13.02.2015 - 02:30 | Son Güncellenme:
Ege Maltepe
İç savaş sırasında bir grup askerin tecavüzüne uğrayan Bosnalı bir kadının monoloğunu okuyana kadar, ‘Vajina Monologları’na, üstelik henüz okumadan, ‘vajinalarından bahsederek dikkat çekmeye çalışan bir grup kadın’ önyargısıyla burun büküyordum. 2010 yılında ise New York’daki mahallem, Yukarı Batı Bölgesi’nde bir V-Day prodüksiyonuna dâhil olarak V-Day ve Eve Ensler ile tanıştım. Bir sonraki yıl oyunu ben yönetiyordum. Eve ile o yıl, Union Square’de bir stüdyodaki V-Day toplantısında tanıştık. Eve ayrıca One Billion Rising (Bir Milyar Ayağa Kalkıyor) veya Türkiye’de bilinen adıyla ‘Bir Milyar Kadın Dans Ediyor’ hareketinin anası. Bu yıl üçüncü yılına giren hareketin hikayesini Eve Ensler’den dinleyelim...

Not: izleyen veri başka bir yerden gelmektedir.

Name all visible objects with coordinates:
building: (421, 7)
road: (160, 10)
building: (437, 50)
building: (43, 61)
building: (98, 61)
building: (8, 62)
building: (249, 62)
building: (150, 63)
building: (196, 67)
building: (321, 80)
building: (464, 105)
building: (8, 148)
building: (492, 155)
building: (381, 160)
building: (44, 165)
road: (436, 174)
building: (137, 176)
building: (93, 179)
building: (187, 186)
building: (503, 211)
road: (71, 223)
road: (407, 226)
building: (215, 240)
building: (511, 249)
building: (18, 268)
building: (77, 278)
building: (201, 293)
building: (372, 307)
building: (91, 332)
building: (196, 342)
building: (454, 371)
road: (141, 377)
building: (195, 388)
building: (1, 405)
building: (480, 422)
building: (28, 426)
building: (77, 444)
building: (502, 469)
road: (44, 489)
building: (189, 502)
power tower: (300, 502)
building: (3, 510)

Hareket 3 yılına girdi, bu yılın teması nedir?
İlk yılki, Bir Milyar Ayağa Kalkıyor, bir davetti ve 200’den fazla ülkede, milyonlarca insan bu etkinliklere katıldı. İkinci yılında Bir Milyar, Adalet için Ayağa Kalkıyor’a karar verdik. Bu yolda, şiddetle yolu kesişen meselelerin altı çizildi; ekonomik suiistimal, ırksal adaletsizlik, cinsel şiddet hepsi bir yerde birleşiyor. Bu defa Roma’da toplanan genel koordinatörler 2015 için gerçek değişimler yaşanmasını istediler ve bu yılın çağrısı; Devrim.
Dinlerin kadına şiddet konusunda bir rolü olduğunu söyleyebilir miyiz?

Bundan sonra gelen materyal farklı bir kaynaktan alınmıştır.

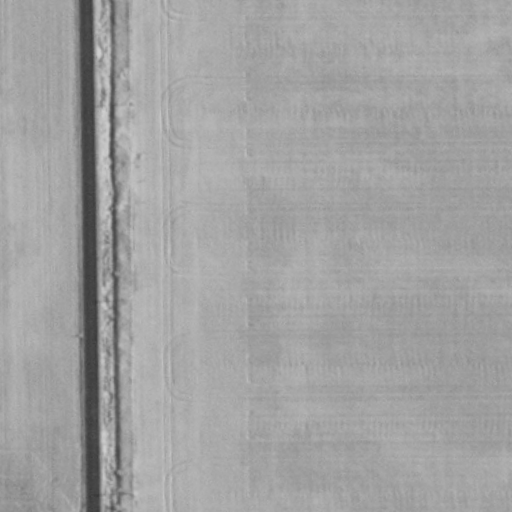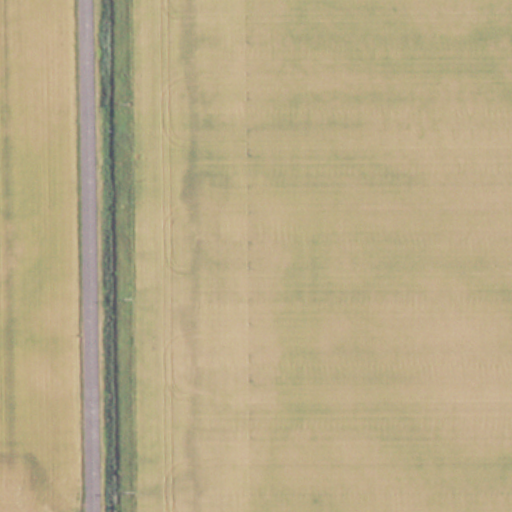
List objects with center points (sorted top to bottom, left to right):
road: (94, 255)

Birçok din, erkek egemen bir temele dayanıyor. Birçoğu kadını marjinalleştiriyor, sesini duyurmasına çok izin vermiyor, klişe kalıplara sokuyor. Maalesef kadına karşı şiddete açık kapı bırakabiliyor.

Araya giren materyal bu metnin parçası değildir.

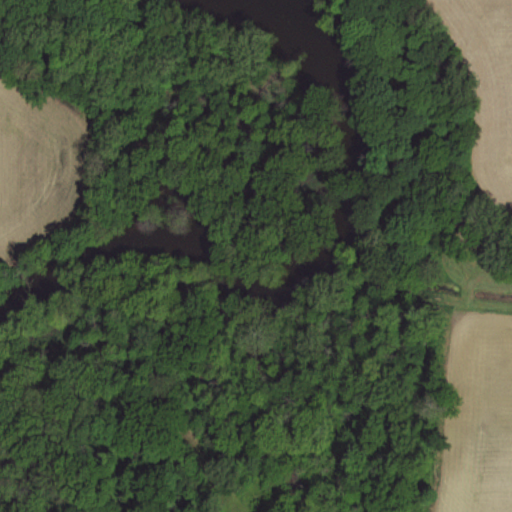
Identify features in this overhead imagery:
river: (320, 258)
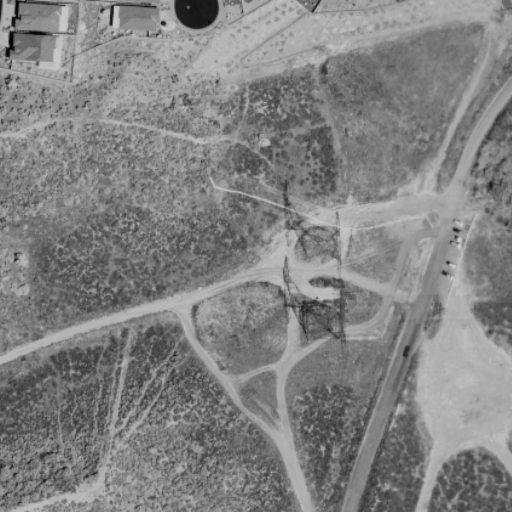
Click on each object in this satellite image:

Afganistan ve Irak’taki katılımın büyüklüğü çok heyecan verici...
Aynen öyle... Daha bu sabah Cidde’de, Gazze’deki bir sürü etkinliklerden haberdar oldum. Pakistan’da çok fazla bir araya gelen grup var, önümüzdeki hafta ben de orada olacağım. Libya’da, Somali’de, Müslüman ülkelerin büyük çoğunluğu bu harekete destek veriyor.
V-Day kapsamında hep sanatsal etkinlikler düzenleniyor. Banatın toplumsal değişim yaratmaktaki rolü nedir?
Bence dans etmek kadınların travmalarını aşmalarını sağlayabiliyor, bedenlerimizi harekete geçirdiğimizde bu dünyada kapladığımız yeri hatırlıyoruz ve beraberce dans etmek yeni bir bilinç yaratabilecek bir enerji ortaya çıkarıyor.
Birçok kadın, bunlar çok büyük meseleler benim küçük dünyamda yapacağım bir şey neyi değiştirir ki diye düşünebilir...
Bence bilinçlenen ve ezilmeye karşı çıkan her birey dünyanın değişmesine yol açıyor. Bu kadar güçlü olduğumuza inanmalıyız diye düşünüyorum. Altında yaşadığımız kapitalist, erkek egemen balon bize kendimizi önemsiz hissettiriyor. Ama ben tam tersine inanıyorum.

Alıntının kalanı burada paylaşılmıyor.